» Your task
In the profile of Shoaib Mansoor, which song did he compose and write in 1987?

» Provided text
** Begin **

- Born: 4 February 1951 (age 75) Karachi, Sindh, Pakistan
- Occupations: TV & Film Director, Writer, Producer, Lyricist, Musician
- Years active: 1976–present
- Spouse: Anila Khan
- Children: Zohaib Mansoor Maham Mansoor Sahib Mansoor
- Awards: Pride of Performance Award (2002) Sitara-e-Imtiaz (Star of Excellence) Award (2008) PTV Award Cairo International Film Festival Lux Style Award Roberto Rossellini Award London Asian Film Festival IRDS Film Awards

= Shoaib Mansoor =

Writer, Television & Film Producer

Shoaib Mansoor (شعیب منصور; born 4 February 1951 in Karachi) is a Pakistani television and film director, writer, producer, lyricist and musician.

Active in the television industry since 1976, when he produced one of PTV's first programmes to be aired in colours, the music show Jharnay, he first found success for composing and writing the song Dil Dil Pakistan in 1987, thereby introducing Vital Signs musical band in mainstream Pakistani television. He was also well-recognised for directing many critically acclaimed hit drama series on Pakistani television.

** End **

» Data rows
** Begin **

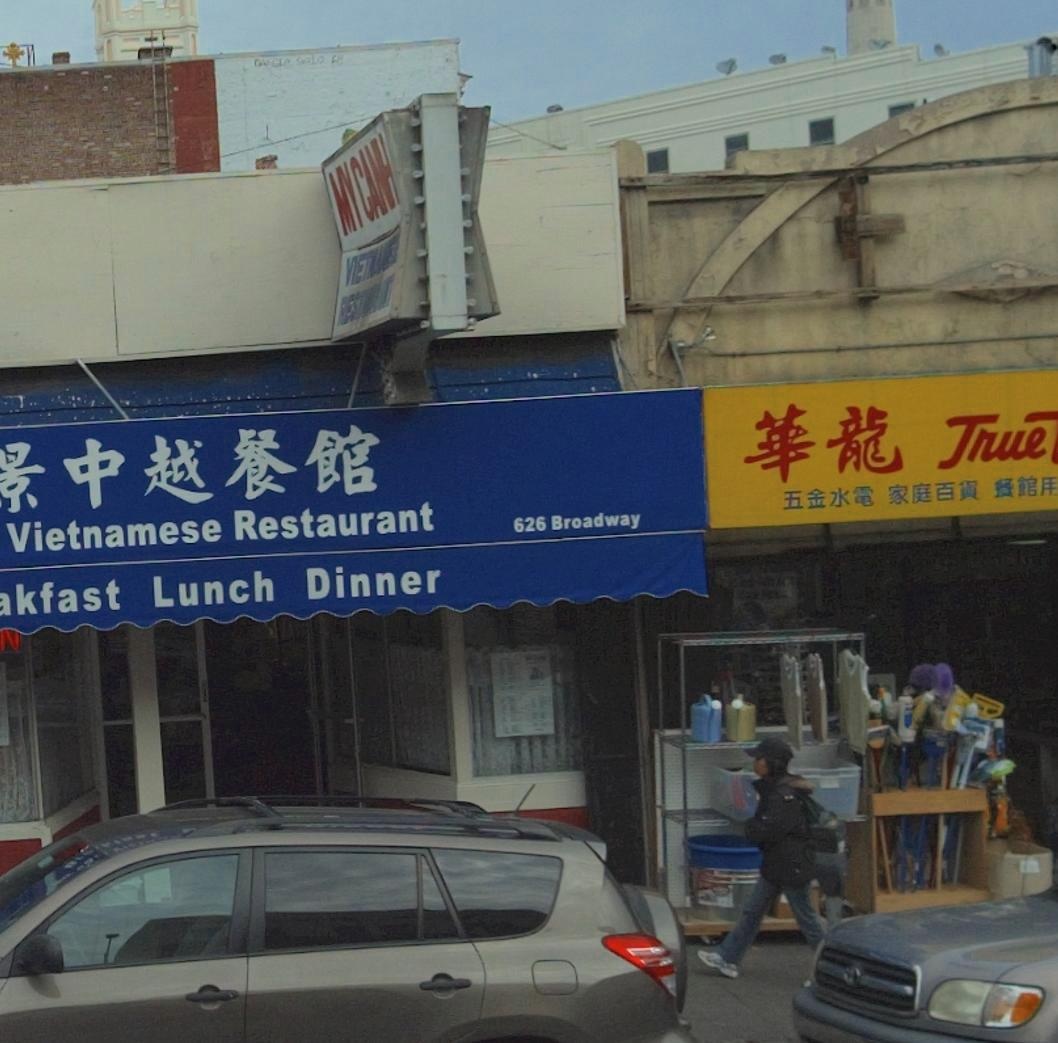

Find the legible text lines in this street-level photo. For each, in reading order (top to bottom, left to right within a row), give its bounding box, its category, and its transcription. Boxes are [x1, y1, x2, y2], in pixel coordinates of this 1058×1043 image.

[323, 141, 391, 244] BusinessName: MY CA
[342, 246, 377, 292] None: VIET
[334, 288, 365, 332] None: RES
[930, 410, 1051, 478] BusinessName: True
[1, 495, 440, 556] BusinessName: Vietnamese Restaurant
[510, 512, 551, 537] StreetNumber: 626
[548, 506, 644, 535] StreetName: Broadway
[11, 559, 449, 621] None: kfast Lunch Dinner
[0, 626, 24, 654] None: N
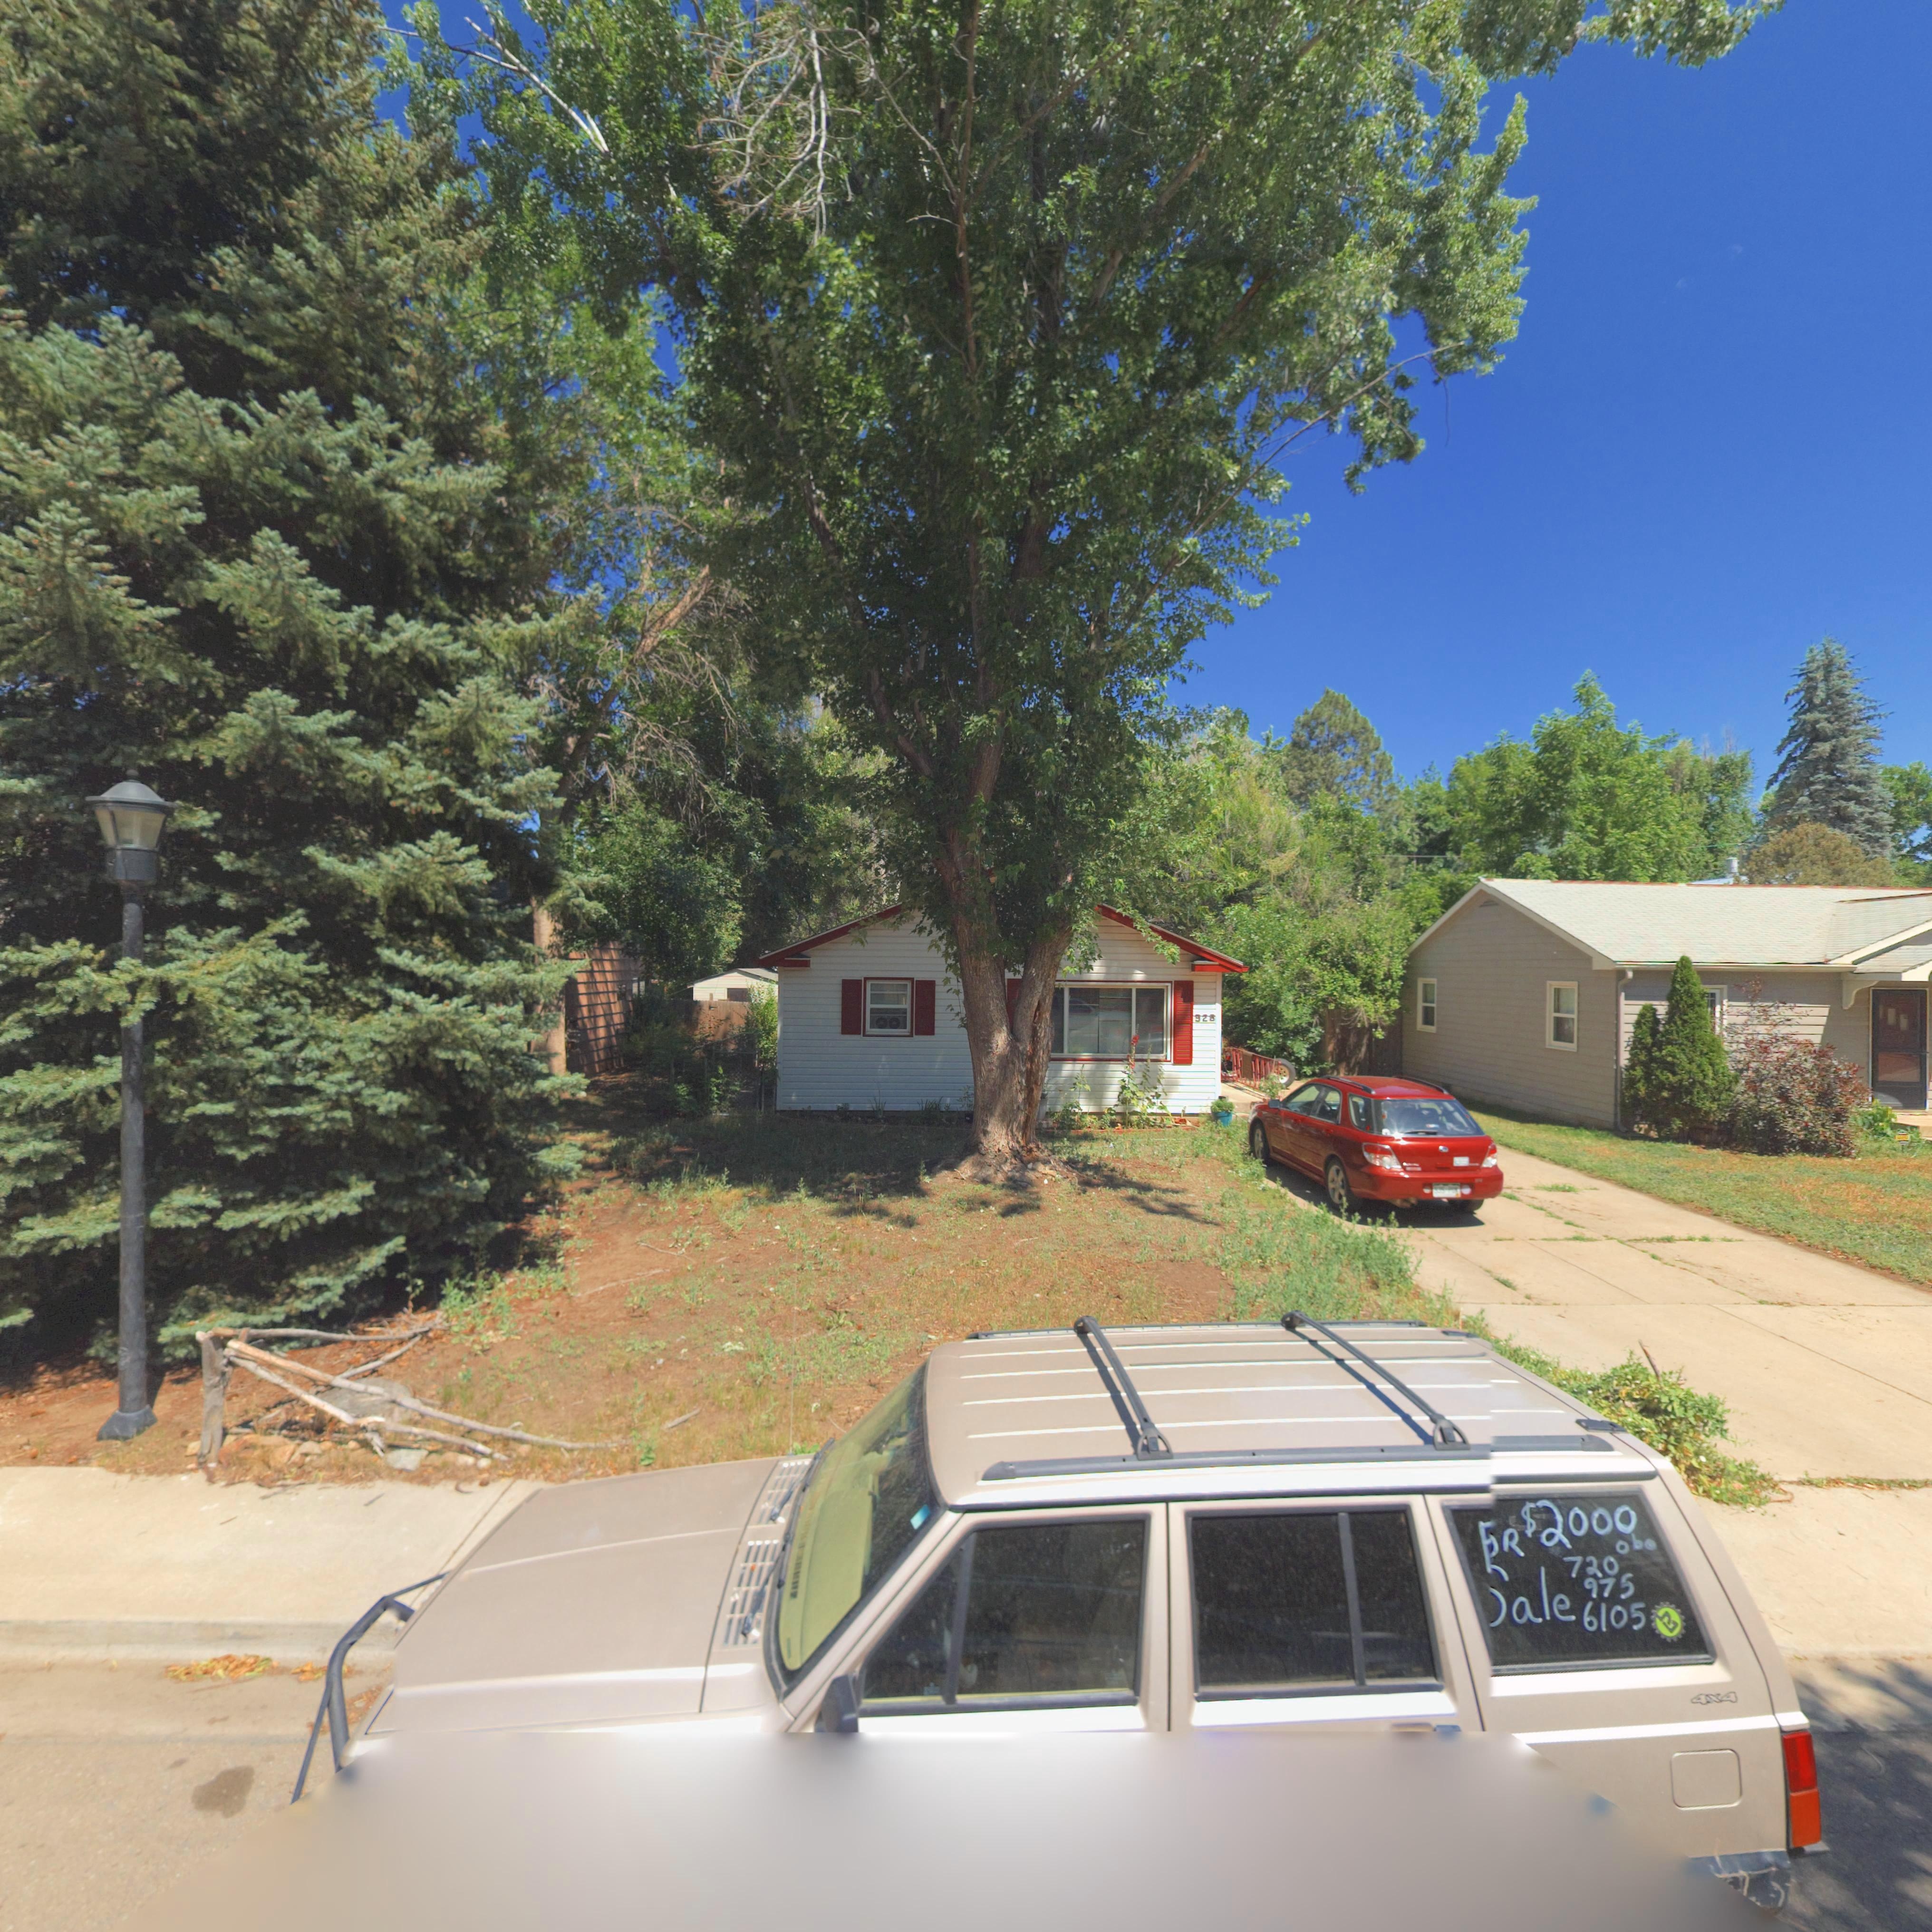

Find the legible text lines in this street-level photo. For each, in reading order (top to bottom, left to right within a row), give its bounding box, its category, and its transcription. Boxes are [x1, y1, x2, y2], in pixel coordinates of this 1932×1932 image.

[1195, 1014, 1215, 1022] StreetNumber: 92*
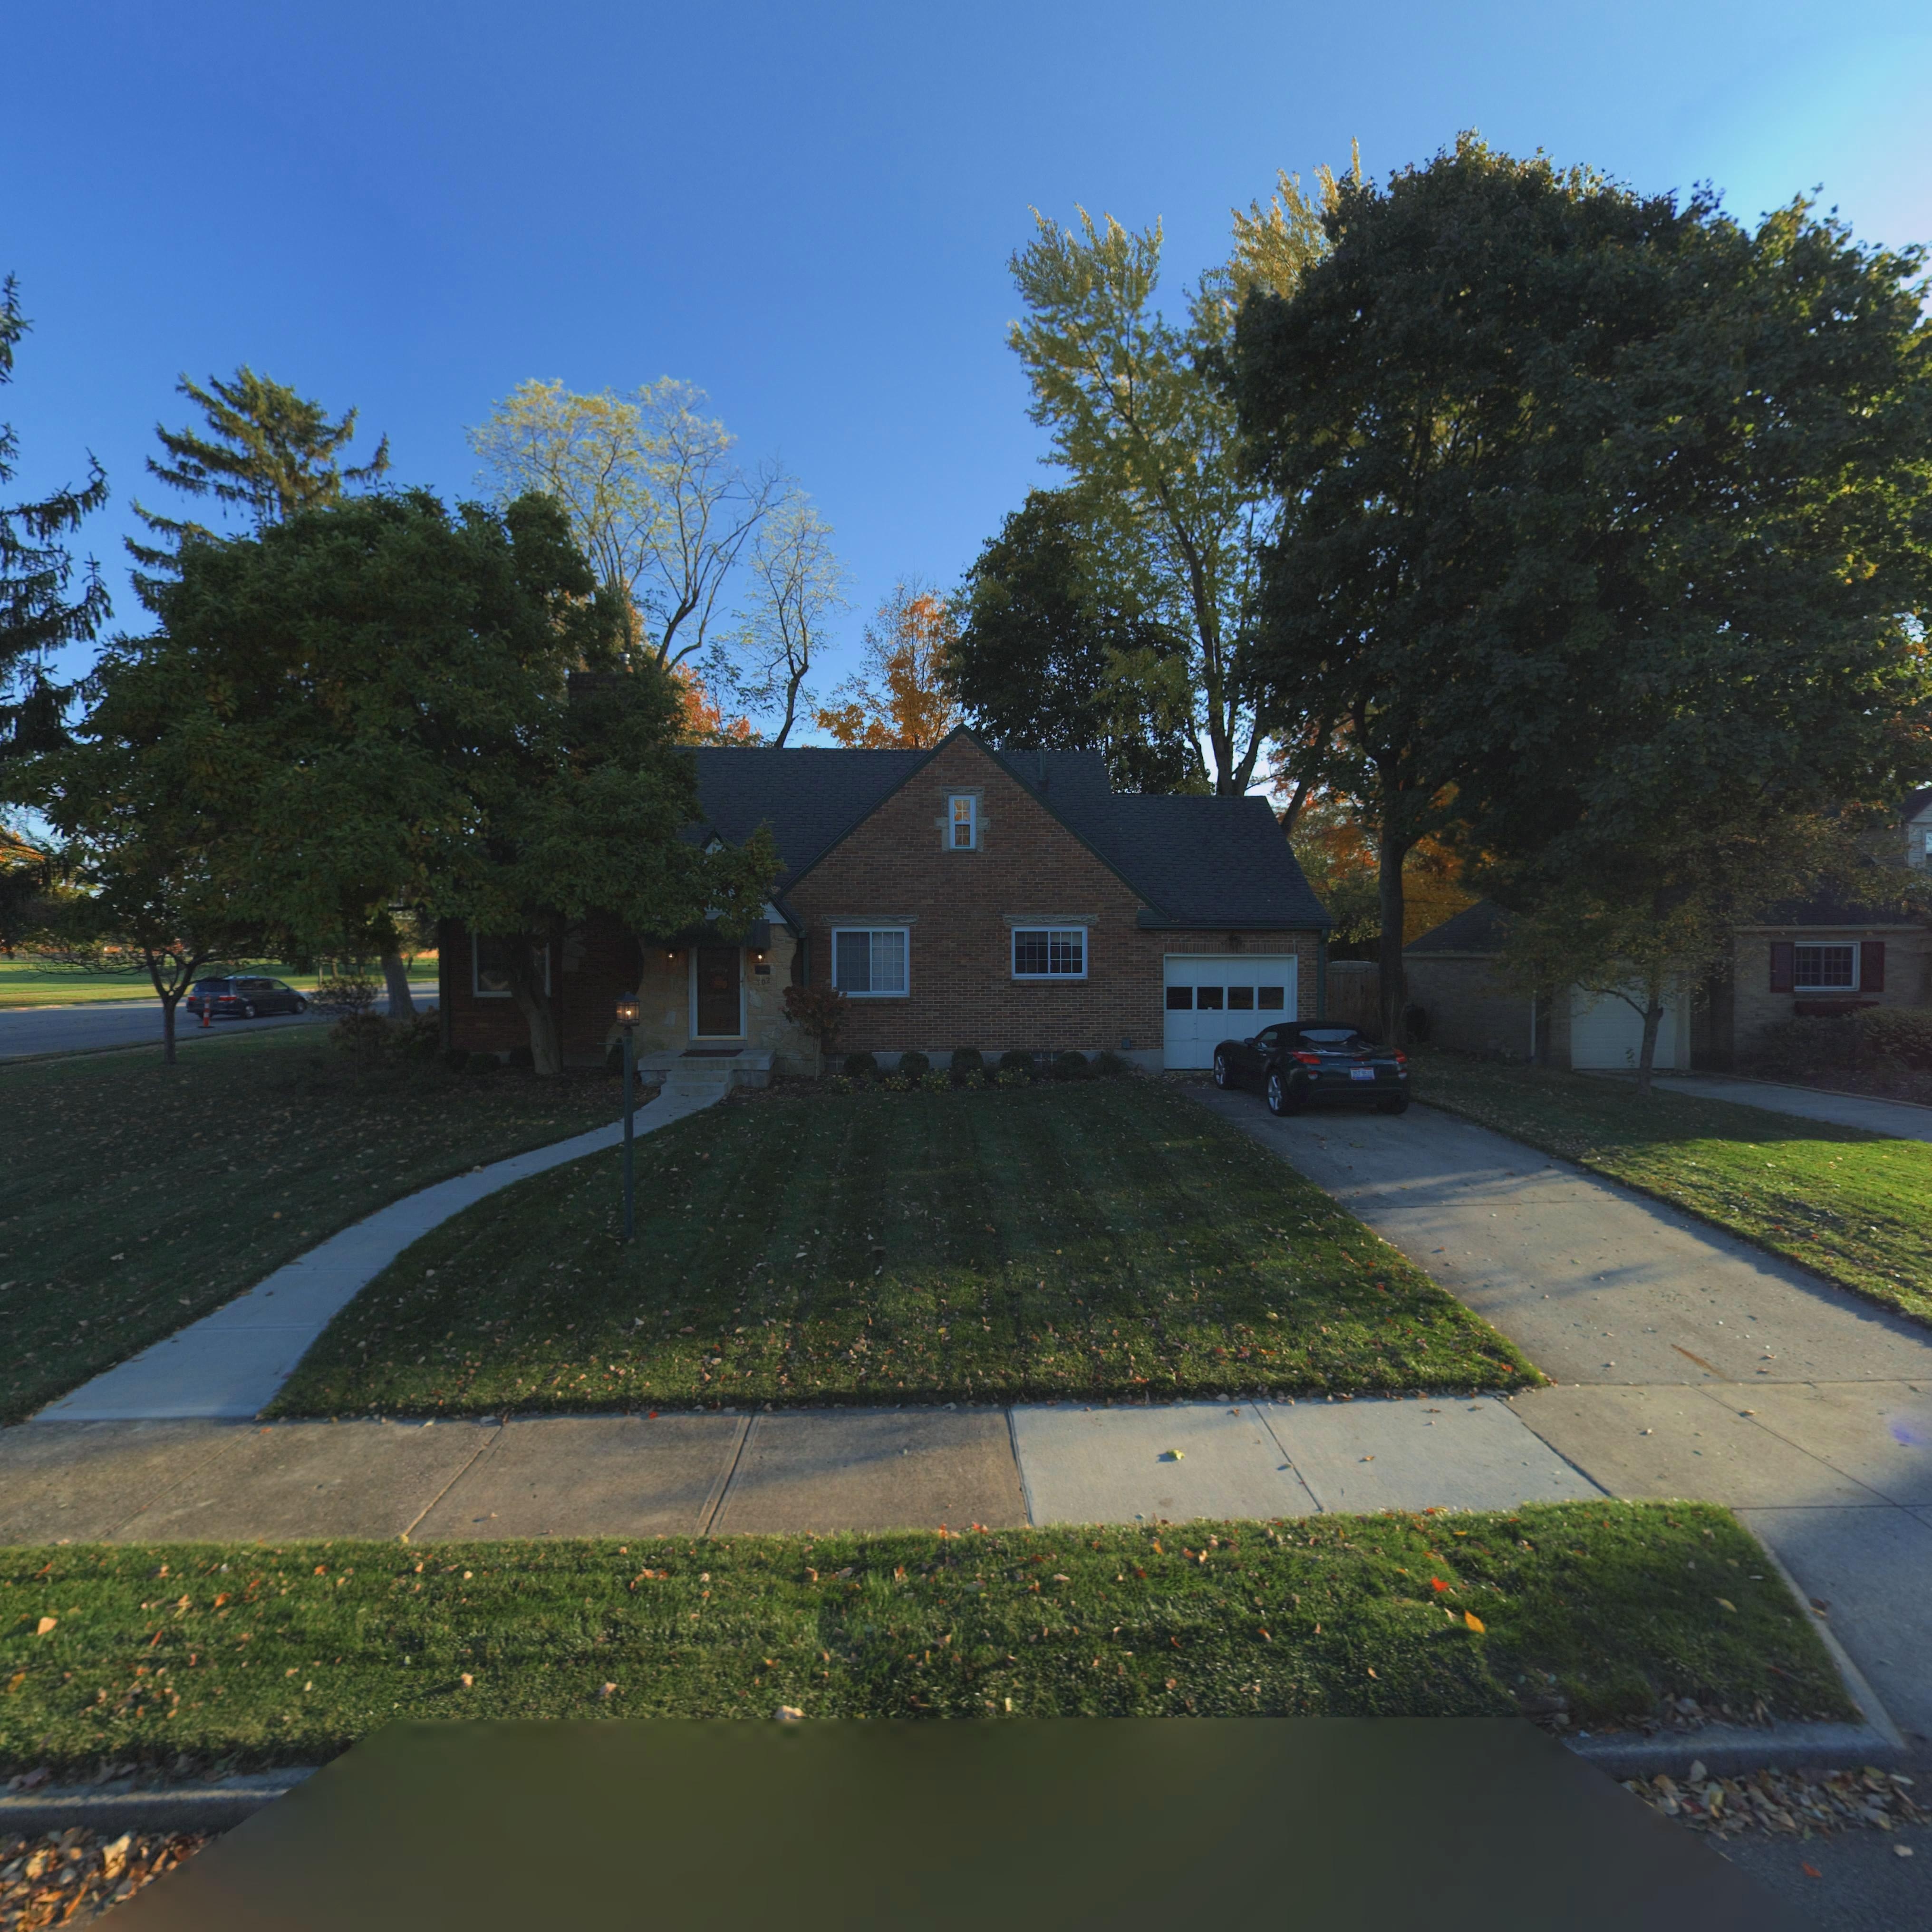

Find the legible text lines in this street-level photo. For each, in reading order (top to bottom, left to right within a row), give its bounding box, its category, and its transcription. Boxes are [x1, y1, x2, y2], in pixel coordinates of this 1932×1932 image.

[755, 976, 772, 987] StreetNumber: 102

** End **

» Solution to this exercise
Dil Dil Pakistan